Ci vorrebbe oggi un Churchill che dicesse: obiettivo Raqqa. Raqqa, la capitale dell’Isis. Obiettivo, target militare qui e adesso. Colpire in forze Raqqa non farebbe finire una guerra che durerà di certo anni. Non annienterebbe l’Isis. Ma direbbe che l’Occidente non si fa scannare la sua gente ai tempi e ai modi dell’Isis. Direbbe che nella guerra non ci sono solo i “leoni e lupi”, così Isis battezza i suoi, e il gregge indifeso dei cittadini di Parigi, Londra, Roma…Direbbe che quello che Isis chiama i paesi “dell’abominio e della perdizione” reagiscono, vivono, lottano e, pur amando la vita, sanno impartire anch’essi la morte.

Un Churchill…Obama non lo è stato, non lo è e comunque è troppo tardi perché lo sia. Hollande ha avuto il coraggio di dire che è guerra ma ha molto dio più da spendere che il coraggio appunto dei momenti e delle parole drammatiche. Cameron è molto di più un Chamberlain che un Churchill. Premier italiani abilitati dalla storia a questo ruolo non ce ne sono, quindi ovviamente neanche Renzi. La Merkel, forse, un po’. Ha la durezza, la determinazione e la visione lunga della politica. Ma la Germania vive e sconta il peccato originale delle guerre mondiali scatenate dai tedeschi e comprensibilmente ha il tabù dei massicci interventi militari all’estero.
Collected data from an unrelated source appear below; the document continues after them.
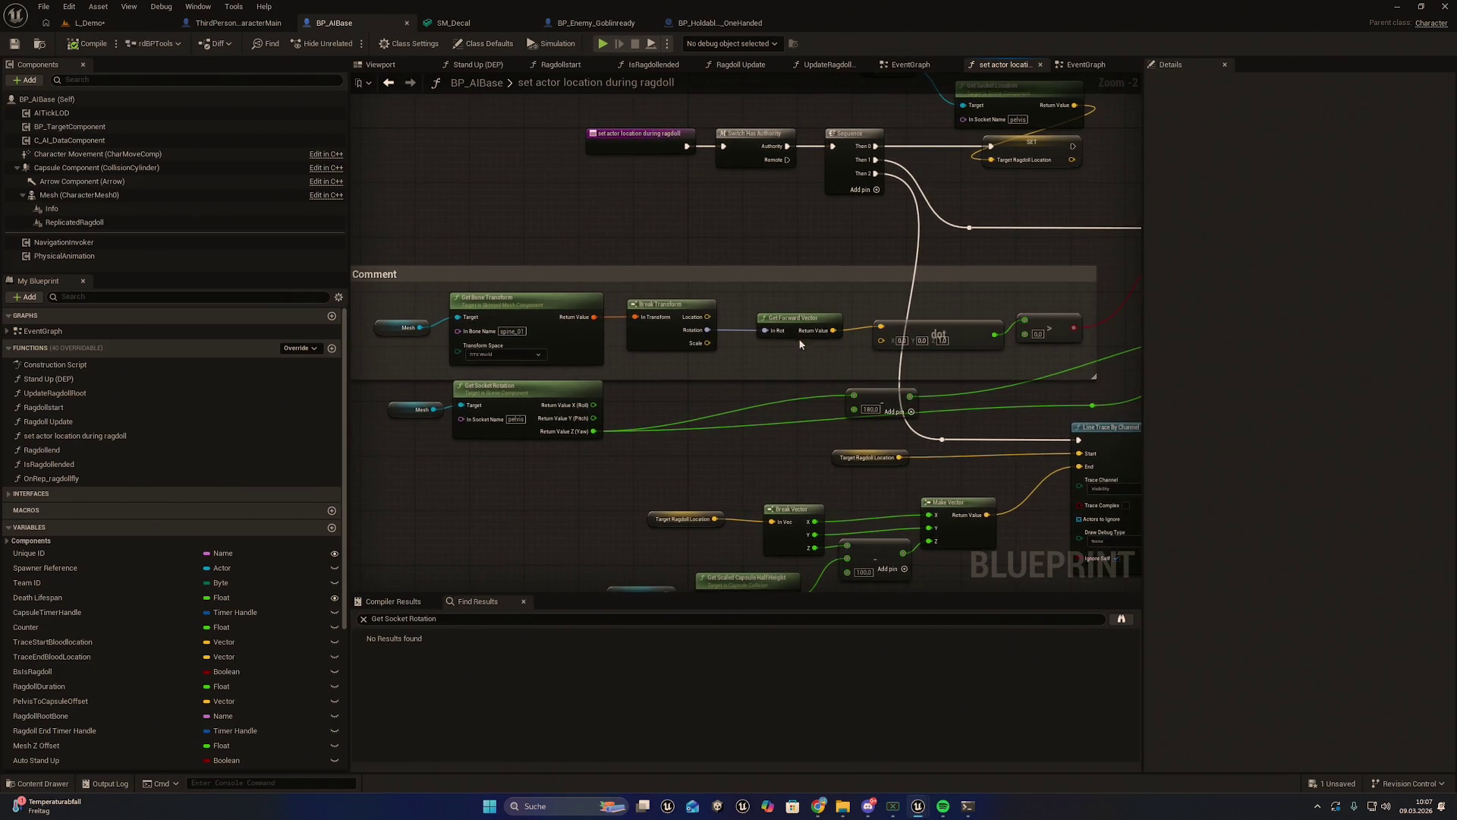
Capture a screenshot of the Get Bone Transform comment block and select it
{"action": "key", "text": "shift+super+s"}
{"action": "mouse_move", "coordinate": [366, 259]}
{"action": "left_mouse_down"}
{"action": "mouse_move", "coordinate": [498, 303]}
{"action": "mouse_move", "coordinate": [1097, 391]}
{"action": "left_mouse_up"}
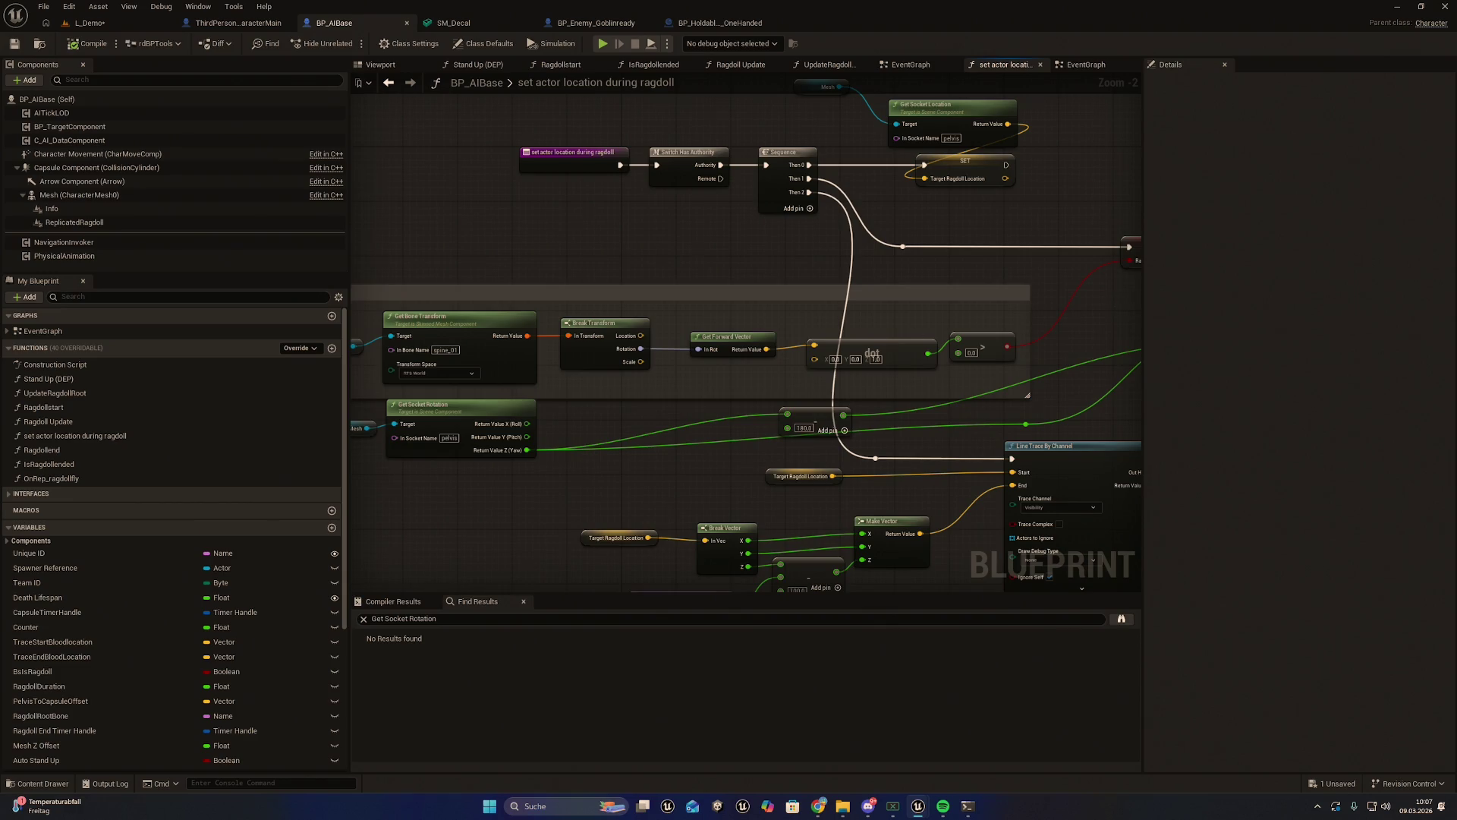
{"action": "left_click", "coordinate": [659, 307]}
Shift the comment block left and pan to reveal the nodes on its right
{"action": "left_click_drag", "start_coordinate": [659, 307], "coordinate": [502, 306]}
{"action": "left_click_drag", "start_coordinate": [791, 345], "coordinate": [1025, 357]}
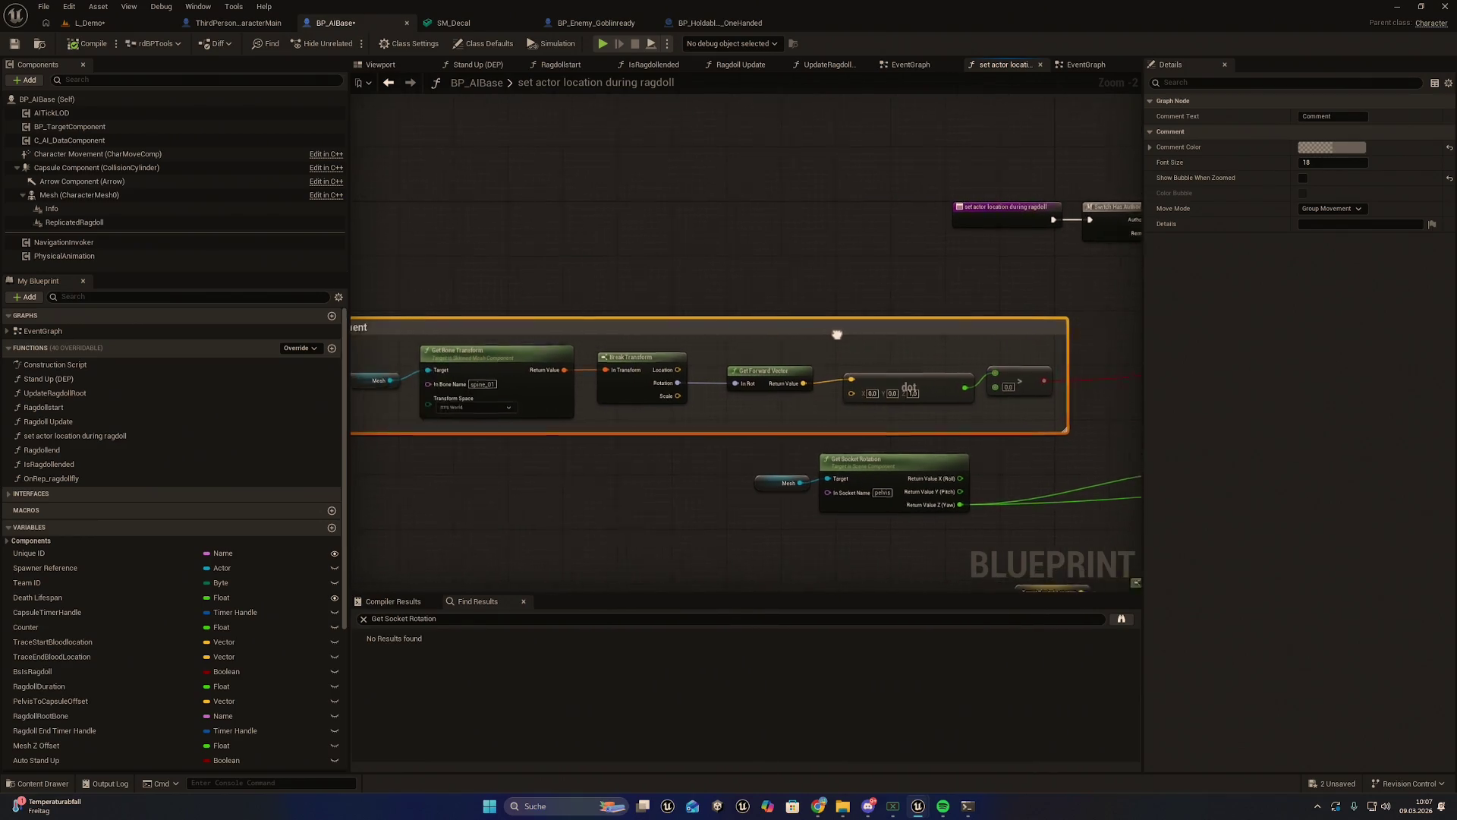
{"action": "left_click_drag", "start_coordinate": [801, 333], "coordinate": [713, 319]}
{"action": "mouse_move", "coordinate": [564, 350]}
{"action": "left_mouse_down"}
{"action": "mouse_move", "coordinate": [816, 361]}
{"action": "mouse_move", "coordinate": [567, 326]}
{"action": "left_mouse_up"}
Servirebbe un Churchill, ma l’Europa stentò a darselo un Churchill fino agli accordi di Monaco e rischiò di non darselo un Churchill fino a che non fu con l’acqua alla gola o addirittura già sommersa dal nazismo. Oggi un Churchill non c’è, non si vede e, ci fosse, l’Europa allontanerebbe da sé l’amara medicina di averlo. Ma la Francia deve rispondere all’Isis e col tempo toccherà ad altri la stessa scelta politico/militare. Se da qualche parte c’è un Churchill in Europa verrà il suo drammatico e tremendo giorno.